— TO DO —
1. Name the startups that the startup-ideas article says Y Combinator funded.
2. Write what comes next in the startup-ideas article, starting after its last line.

— DOCUMENT —
The way to get startup ideas is not to try to think of startup ideas. It’s to look for problems, preferably problems you have yourself.-Paul Graham

There are hundreds of great companies  today that were started with just an idea to solve a problem. Paul Graham, one of the founders of Y Combinator, the popular startup incubator that has funded more than 450 startups including Dropbox, Airbnb, and Reddit attributes the success of companies like Microsoft and Dropbox to finding what is missing and then fixing it.

If you have an idea already, its important to know if the idea is viable  before you dedicate time and resources to something that may possibly not work. Thousands of startups are launched every week, but few survive to tell their story. You don’t want your business to be another statistics of failed businesses. Get the numbers right, find out what can work and what will not work, invest some time to do research about your idea and start it right. These are 29 of the important questions you have to answer to determine if your idea is worth pursuing.

1. Will you personally use you product?

2. Can you find 10+ people who are willing to pay for it now?

3. What do you love to do? How different is it from your idea?

4. How painful is the problem you intend to solve?

5. Is your target market big enough to create a real business  out of it ?

6. What is your revenue model and how realistic is it?

7. How well can the founders execute?

8. Can the founders identify what they need to do, beyond the obvious?

9. How does the customer addresses the problem today?

10. What is the recent trends that make your solution possible?

11. what is the simplest version of this idea?

12. How fast can you take the idea to market?

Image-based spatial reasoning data
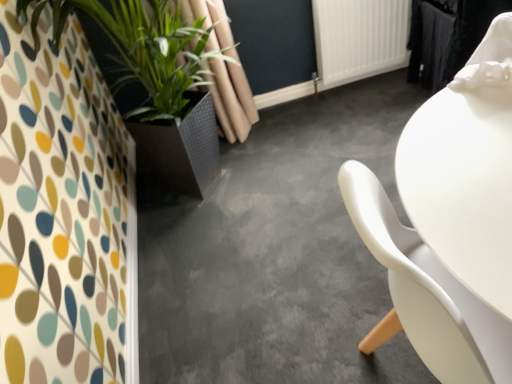
Question: Which is correct: white plastic radiator at upper center is inside green leafy plant at left, or outside of it?

Choices:
 (A) inside
 (B) outside

Answer: (B)

Question: Considering their positions, is white plastic radiator at upper center located in front of or behind green leafy plant at left?

Choices:
 (A) front
 (B) behind

Answer: (B)

Question: Estimate the real-world distances between objects in this image. Which object is farther from the concretesmoothfloor at center?

Choices:
 (A) white plastic radiator at upper center
 (B) green leafy plant at left

Answer: (A)

Question: Considering the real-world distances, which object is closest to the white plastic radiator at upper center?

Choices:
 (A) concretesmoothfloor at center
 (B) green leafy plant at left

Answer: (A)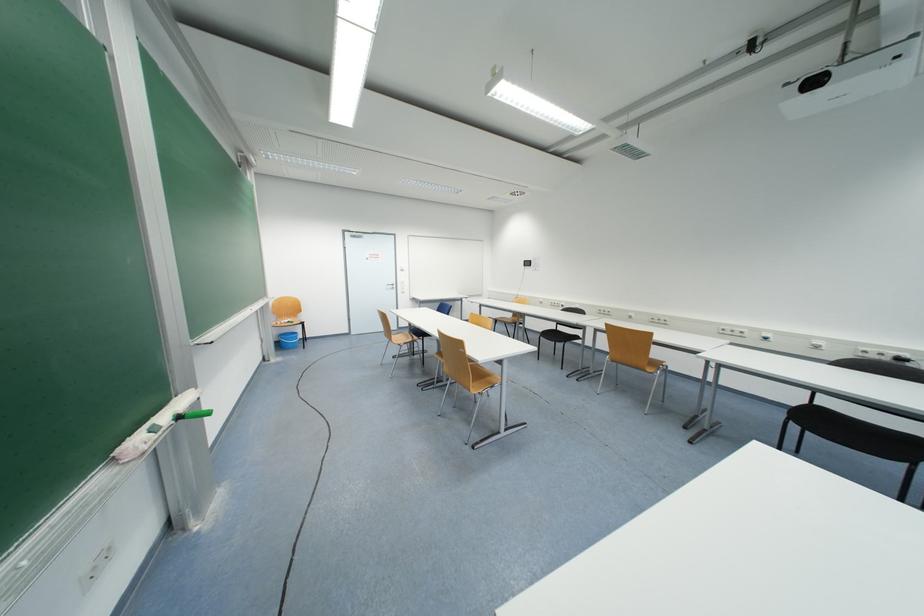
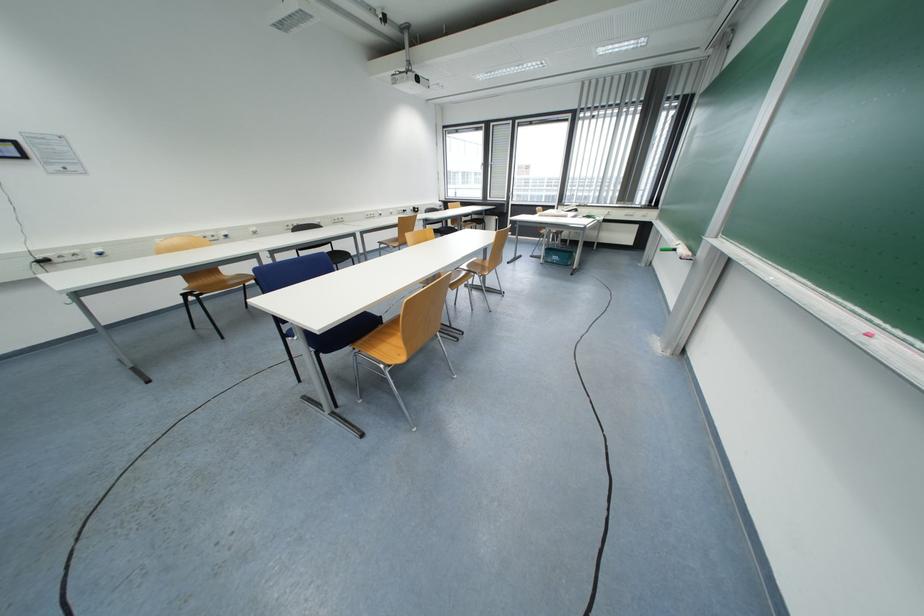
The point at (584, 334) is marked in the first image. Where is the corresponding point in the second image?

(332, 251)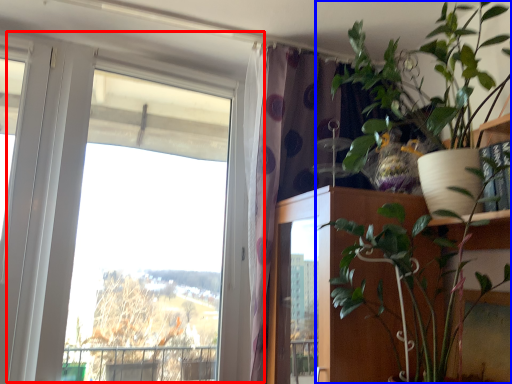
Question: Which object is further to the camera taking this photo, window (highlighted by a red box) or houseplant (highlighted by a blue box)?

Choices:
 (A) window
 (B) houseplant

Answer: (A)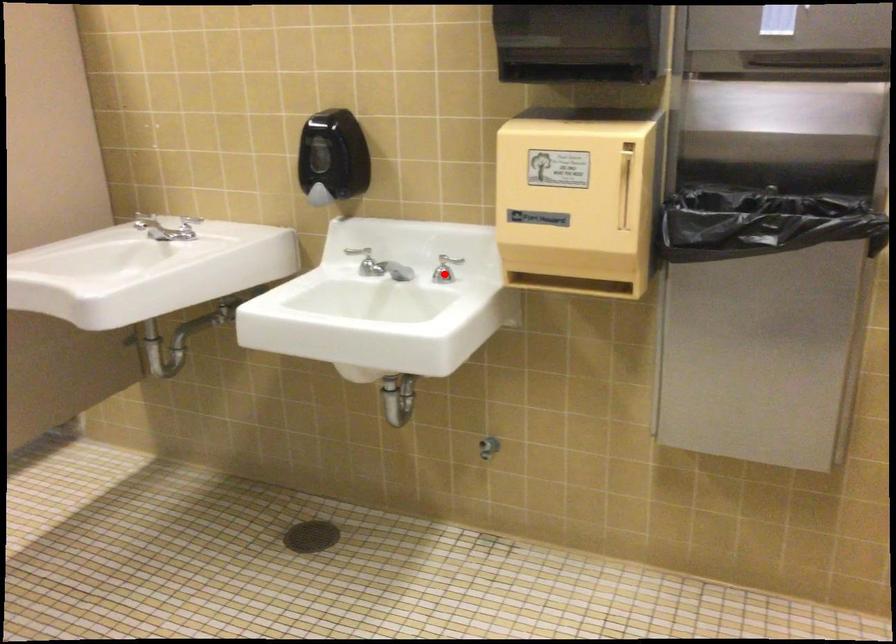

— EXPECTED RESPONSES —
1. Dropbox, Airbnb, Reddit

2.
13. How soon can you build version one?

14. What makes your product different?

15. How much money is needed to build your first prototype?

16. Customers will only buy a simple product. Can you explain your product in one sentence?

17. Do you have any advantage  over the competition?

18. Are you passionate enough about the idea to dedicate all your time for the next 1-2 years to it?

19. How easily can your get access to 2-3 high profile people who can advise you on how to succeed in that target market?

20. Can you convince 1-2 great people to work with you right now?

21. How soon can the you scale it?

22. How will it make the world a better place?

22. In what way is it creative, innovative and unique?

23. What opportunities and risks do you face?

24. What is the picture on patents?

25. What long-term goals have you set?

26. How is the industry developing (market growth)?

27. What are the key success factors?

28. Why should someone give you money?

29. How will your business survive and grow in the next five years?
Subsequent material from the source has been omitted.